= Tarefas a realizar =
1. Transcreva do texto sobre a malária o trecho que vai de "Um estudo realizado" a "uma segunda infecção.".
2. Relacione todas as expressões do texto sobre a malária compostas por um substantivo seguido das palavras "de ferro".

= Texto =

►

Um estudo realizado por um grupo internacional de cientistas, com participação brasileira, e publicado na revista Nature Medicine explica como em áreas endêmicas de malária é comum que as pessoas sejam picadas diversas vezes pelo mosquito que transmite a doença sem serem contaminadas várias vezes. A pesquisa mostra que uma restrição de ferro causada no fígado do hospedeiro faz com que a própria infecção pelo parasita da malária previna a ocorrência de uma segunda infecção.
De acordo com os autores, o estudo poderá ter impacto nas políticas mundiais de saúde que indicam suplementação de ferro para crianças anêmicas. Em áreas endêmicas para malária, a administração de ferro pode ocasionar, segundo o estudo, superinfecções.

◄

= Os dados =
►

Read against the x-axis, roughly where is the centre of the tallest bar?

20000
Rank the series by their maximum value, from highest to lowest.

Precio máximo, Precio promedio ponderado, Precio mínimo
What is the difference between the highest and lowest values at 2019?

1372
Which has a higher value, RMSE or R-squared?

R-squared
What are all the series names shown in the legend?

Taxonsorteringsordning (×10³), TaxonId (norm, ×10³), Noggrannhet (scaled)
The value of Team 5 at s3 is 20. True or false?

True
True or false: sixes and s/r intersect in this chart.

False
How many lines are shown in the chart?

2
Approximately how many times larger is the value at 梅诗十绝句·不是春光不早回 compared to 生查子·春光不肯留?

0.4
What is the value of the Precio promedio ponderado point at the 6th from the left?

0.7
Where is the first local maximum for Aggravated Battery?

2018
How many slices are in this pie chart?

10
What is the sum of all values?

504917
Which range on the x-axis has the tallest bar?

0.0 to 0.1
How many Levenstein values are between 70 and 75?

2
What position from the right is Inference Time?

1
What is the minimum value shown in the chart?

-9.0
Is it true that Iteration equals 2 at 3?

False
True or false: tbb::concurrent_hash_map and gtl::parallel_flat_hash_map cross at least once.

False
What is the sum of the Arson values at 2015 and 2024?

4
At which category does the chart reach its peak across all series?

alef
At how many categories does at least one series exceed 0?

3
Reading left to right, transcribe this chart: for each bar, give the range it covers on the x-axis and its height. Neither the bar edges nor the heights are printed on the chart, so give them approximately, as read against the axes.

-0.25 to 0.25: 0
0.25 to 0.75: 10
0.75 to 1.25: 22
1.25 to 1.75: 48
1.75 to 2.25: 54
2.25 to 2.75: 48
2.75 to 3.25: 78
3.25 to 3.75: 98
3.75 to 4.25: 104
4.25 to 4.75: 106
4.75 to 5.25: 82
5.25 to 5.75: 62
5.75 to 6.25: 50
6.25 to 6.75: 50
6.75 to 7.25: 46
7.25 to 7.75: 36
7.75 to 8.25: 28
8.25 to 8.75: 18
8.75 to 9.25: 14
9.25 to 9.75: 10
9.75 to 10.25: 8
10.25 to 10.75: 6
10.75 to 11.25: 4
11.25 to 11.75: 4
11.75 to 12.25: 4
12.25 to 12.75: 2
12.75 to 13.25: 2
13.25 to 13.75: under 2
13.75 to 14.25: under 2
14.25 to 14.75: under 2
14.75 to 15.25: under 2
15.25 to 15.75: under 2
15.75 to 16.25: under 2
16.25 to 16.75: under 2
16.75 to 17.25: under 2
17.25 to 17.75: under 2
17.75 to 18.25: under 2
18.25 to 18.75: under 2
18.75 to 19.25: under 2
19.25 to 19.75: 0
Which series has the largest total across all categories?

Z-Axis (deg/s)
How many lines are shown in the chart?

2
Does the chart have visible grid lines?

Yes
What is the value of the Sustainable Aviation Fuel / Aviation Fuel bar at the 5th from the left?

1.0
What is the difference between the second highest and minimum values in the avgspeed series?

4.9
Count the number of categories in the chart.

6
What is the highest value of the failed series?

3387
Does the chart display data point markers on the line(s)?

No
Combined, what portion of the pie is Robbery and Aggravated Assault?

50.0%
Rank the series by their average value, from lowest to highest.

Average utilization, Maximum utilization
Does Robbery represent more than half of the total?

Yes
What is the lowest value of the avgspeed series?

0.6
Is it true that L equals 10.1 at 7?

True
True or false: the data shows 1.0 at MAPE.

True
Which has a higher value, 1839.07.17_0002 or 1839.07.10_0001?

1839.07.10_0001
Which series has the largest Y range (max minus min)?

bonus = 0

◄

= Respostas escritas =
1.
Um estudo realizado por um grupo internacional de cientistas, com participação brasileira, e publicado na revista Nature Medicine explica como em áreas endêmicas de malária é comum que as pessoas sejam picadas diversas vezes pelo mosquito que transmite a doença sem serem contaminadas várias vezes. A pesquisa mostra que uma restrição de ferro causada no fígado do hospedeiro faz com que a própria infecção pelo parasita da malária previna a ocorrência de uma segunda infecção.

2. restrição de ferro; suplementação de ferro; administração de ferro